— Start Given text —

This is Part 2 of my Core System Design & AI System Design series — built specifically for AI product managers and data professionals who want to go beyond surface-level architecture.

If you haven't read Part 1 (YouTube System Design), start there first.

This is the breakdown that actually covers it all. 👇

📌 TL;DR

  • Twitter handles 500M+ tweets/day, 350M MAU, and timelines that must load in <2s globally

  • The hardest problem in Twitter's architecture isn't storing tweets — it's delivering them to the right people, in the right order, instantly

  • Five critical subsystems: Tweet ingestion pipeline, Timeline fanout service, ML feed ranking, Real-time search, and Notification system

  • The "fanout on write vs. fanout on read" trade-off is the most important architectural decision in social feed design — and it's a product decision, not a technical one

  • Celebrities with 100M followers get special architectural treatment — their tweets are not fanned out at write time. That's a deliberate product exception baked into the system

Ashima Malik

Twitter/X System Design complete Architecture Diagram

📊 The Numbers That Define Every Decision

Scale isn't a detail — it's the constraint that shapes every architectural choice. Before you design Twitter, internalize these:

Metric

Scale

Daily active users

250+ million

Monthly active users

350+ million

Tweets per day

500+ million

Tweets per second (peak)

150,000+

Timeline requests per second

300,000+

Follows (graph edges)

200+ billion

Average followers per user

~200

Celebrity accounts (10M+ followers)

— End Given text —
— Start Data rows —

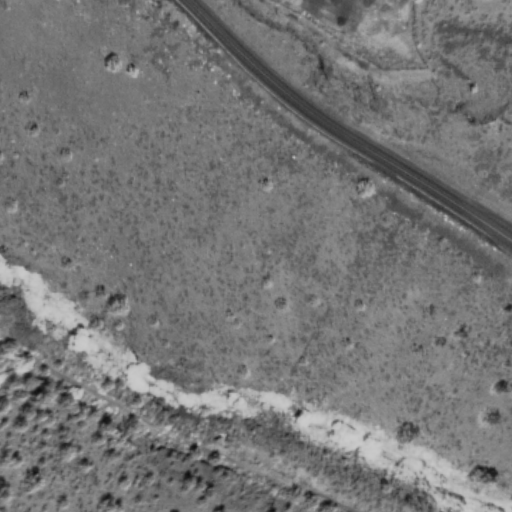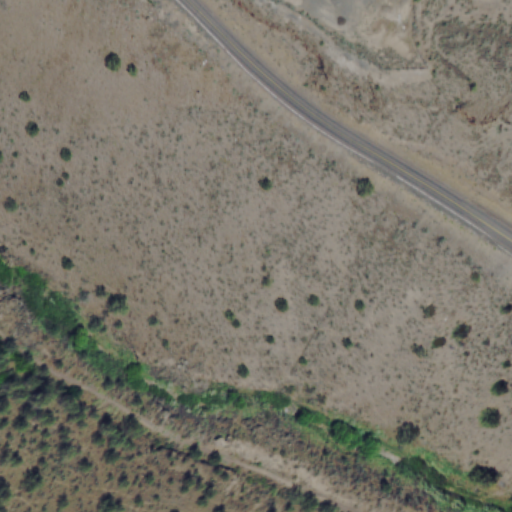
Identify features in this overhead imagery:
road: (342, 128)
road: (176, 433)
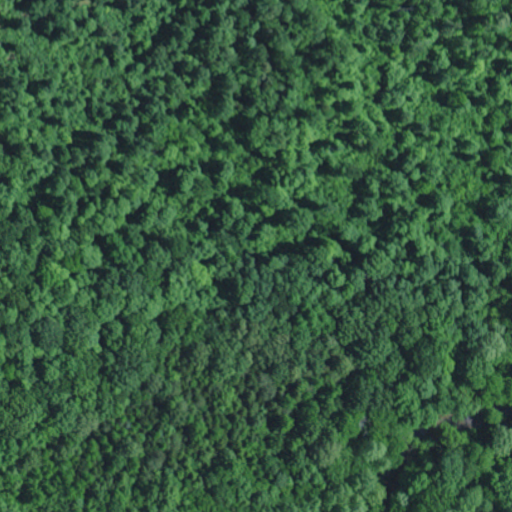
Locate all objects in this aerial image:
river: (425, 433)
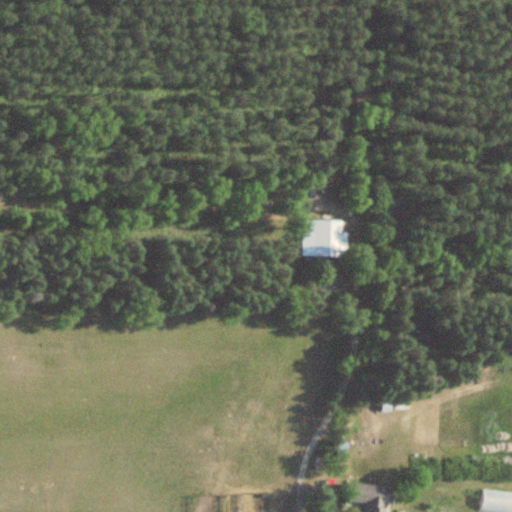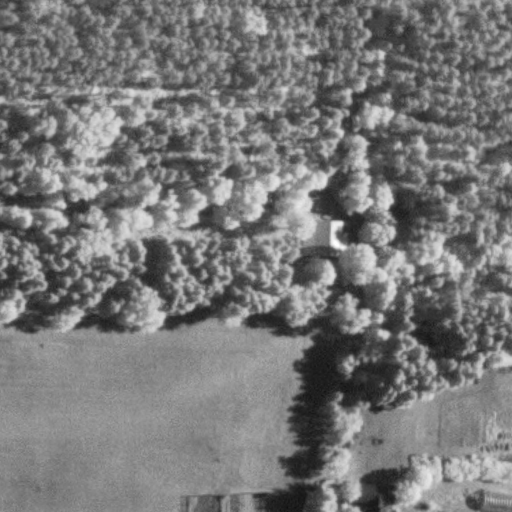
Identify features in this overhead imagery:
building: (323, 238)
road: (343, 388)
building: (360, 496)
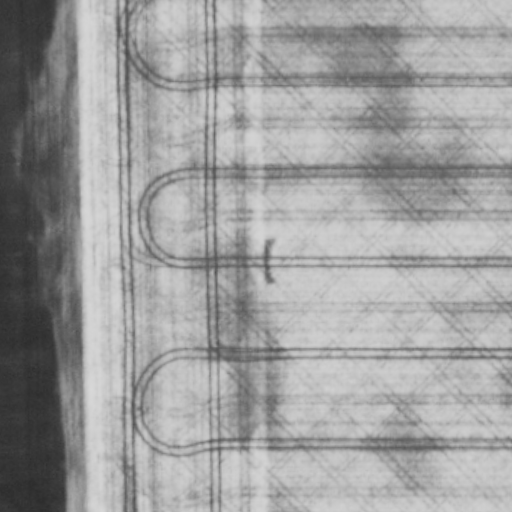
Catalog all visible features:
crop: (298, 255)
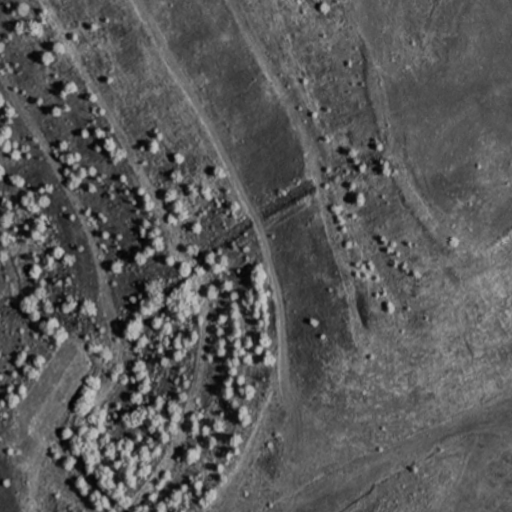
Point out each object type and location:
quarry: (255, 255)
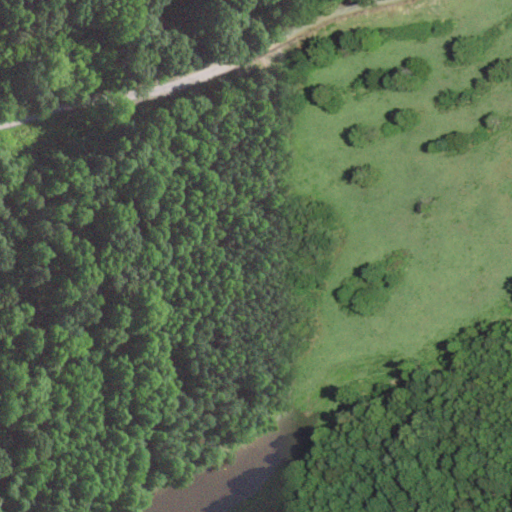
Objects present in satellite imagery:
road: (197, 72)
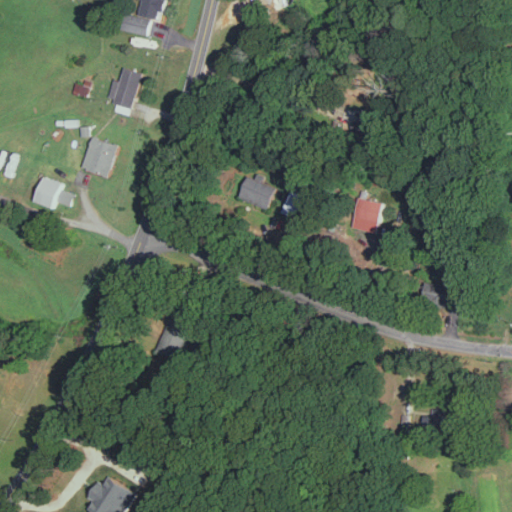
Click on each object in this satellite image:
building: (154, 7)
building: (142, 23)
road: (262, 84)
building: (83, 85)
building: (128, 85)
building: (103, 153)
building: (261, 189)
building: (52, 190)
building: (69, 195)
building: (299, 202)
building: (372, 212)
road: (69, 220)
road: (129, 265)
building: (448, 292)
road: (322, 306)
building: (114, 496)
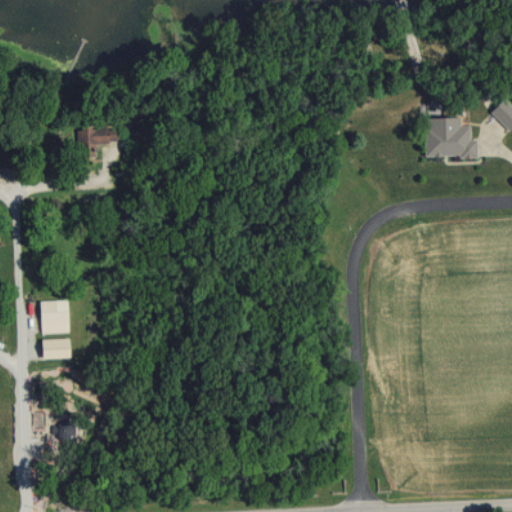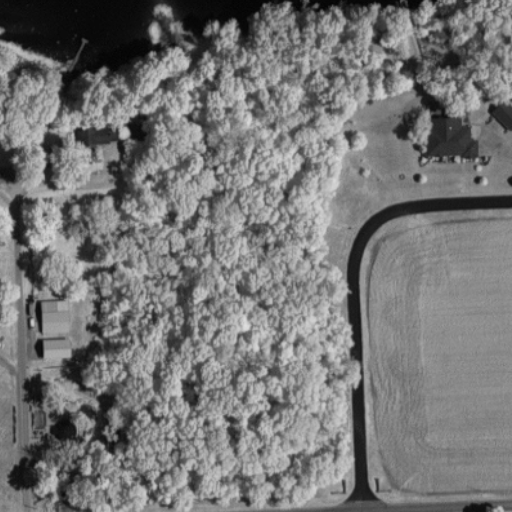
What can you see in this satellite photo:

— End Data rows —

Given request 1: Please reproduce the entries verbatim, starting with the line that contains "Click on each" and going on through the last line of the entries. Omit the pictures from your output.
Given request 2: Write the next part of the Twitter system design article, picking up right after its final line.

Written reply 1:
Click on each object in this satellite image:
building: (154, 7)
building: (142, 23)
road: (262, 84)
building: (83, 85)
building: (128, 85)
building: (103, 153)
building: (261, 189)
building: (52, 190)
building: (69, 195)
building: (299, 202)
building: (372, 212)
road: (69, 220)
road: (129, 265)
building: (448, 292)
road: (322, 306)
building: (114, 496)
What can you see in this satellite photo:

Written reply 2:
Thousands

Search queries per day

2.1+ billion

Notifications delivered per day

Billions

These numbers immediately tell you what the system must do:

  • A single database cannot hold 200 billion follow relationships — the graph must be sharded

  • A naive "query all tweets from people you follow" approach would time out at 300,000 timeline requests/second

  • Storing tweets is the easy part — delivering them is the hard part

  • Celebrity accounts break every normal assumption — 100M followers means 100M writes on every tweet

  • Search must be real-time: a tweet posted 30 seconds ago must appear in search results

Functional Requirements: What Twitter/X Must Do

As a senior AI PM, you don't just list features — you prioritize them.

Feature

Description

Priority

Post a tweet

Text (280 chars), images, video, polls, threads

P0

Home timeline

Personalized feed of followed accounts + ML-ranked content

P0

Follow / unfollow

Build and maintain social graph

P0

Real-time search

Search tweets, users, hashtags in near real-time

P0

Notifications

Likes, replies, retweets, mentions, follows

P0

Direct messages

Encrypted 1:1 and group messaging

P1

Trending topics

Real-time hashtag and topic detection globally

P1

Lists

Curated feeds from specific accounts

P1

Spaces (audio)

Live audio rooms with speaker/listener model

P1

Ads / Promoted tweets

Paid content inserted into timelines

P1

Bookmarks

Save tweets privately

P2

Analytics (creator)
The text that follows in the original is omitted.